EXERCISE GOAL:
Across all the records below, count the lines that hold "from". State only that figure.

TASK INPUTS:
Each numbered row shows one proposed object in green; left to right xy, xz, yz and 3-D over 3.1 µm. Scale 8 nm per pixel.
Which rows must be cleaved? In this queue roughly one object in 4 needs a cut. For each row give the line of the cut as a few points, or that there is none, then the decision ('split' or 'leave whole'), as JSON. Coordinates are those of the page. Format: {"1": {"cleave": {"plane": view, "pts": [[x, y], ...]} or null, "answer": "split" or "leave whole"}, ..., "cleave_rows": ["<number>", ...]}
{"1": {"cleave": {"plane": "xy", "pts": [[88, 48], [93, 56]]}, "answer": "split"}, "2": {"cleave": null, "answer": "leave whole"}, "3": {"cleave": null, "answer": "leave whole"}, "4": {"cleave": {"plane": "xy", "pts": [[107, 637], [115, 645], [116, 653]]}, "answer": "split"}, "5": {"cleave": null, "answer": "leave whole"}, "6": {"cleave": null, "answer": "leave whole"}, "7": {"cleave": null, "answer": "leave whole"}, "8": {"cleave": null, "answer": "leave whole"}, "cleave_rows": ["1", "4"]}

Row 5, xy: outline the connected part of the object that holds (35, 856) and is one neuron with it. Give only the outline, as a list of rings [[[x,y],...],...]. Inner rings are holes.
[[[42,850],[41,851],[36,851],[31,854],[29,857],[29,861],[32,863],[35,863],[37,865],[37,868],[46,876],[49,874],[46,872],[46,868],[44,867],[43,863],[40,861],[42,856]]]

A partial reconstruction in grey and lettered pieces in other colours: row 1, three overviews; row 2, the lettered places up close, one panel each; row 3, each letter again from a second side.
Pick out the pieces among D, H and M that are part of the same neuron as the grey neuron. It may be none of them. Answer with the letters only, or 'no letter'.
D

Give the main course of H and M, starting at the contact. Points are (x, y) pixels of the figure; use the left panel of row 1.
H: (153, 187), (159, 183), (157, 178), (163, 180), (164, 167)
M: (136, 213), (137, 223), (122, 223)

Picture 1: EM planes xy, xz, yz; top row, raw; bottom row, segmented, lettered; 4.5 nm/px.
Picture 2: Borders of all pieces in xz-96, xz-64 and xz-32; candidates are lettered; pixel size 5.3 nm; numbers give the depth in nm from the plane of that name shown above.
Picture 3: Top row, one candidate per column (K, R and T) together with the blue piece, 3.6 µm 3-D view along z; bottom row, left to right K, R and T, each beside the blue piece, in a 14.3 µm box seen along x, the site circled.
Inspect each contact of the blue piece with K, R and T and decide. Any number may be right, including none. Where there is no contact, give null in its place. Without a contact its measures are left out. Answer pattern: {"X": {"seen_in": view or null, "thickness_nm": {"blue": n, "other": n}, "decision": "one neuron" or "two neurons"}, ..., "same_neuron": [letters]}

TASK RESULT:
2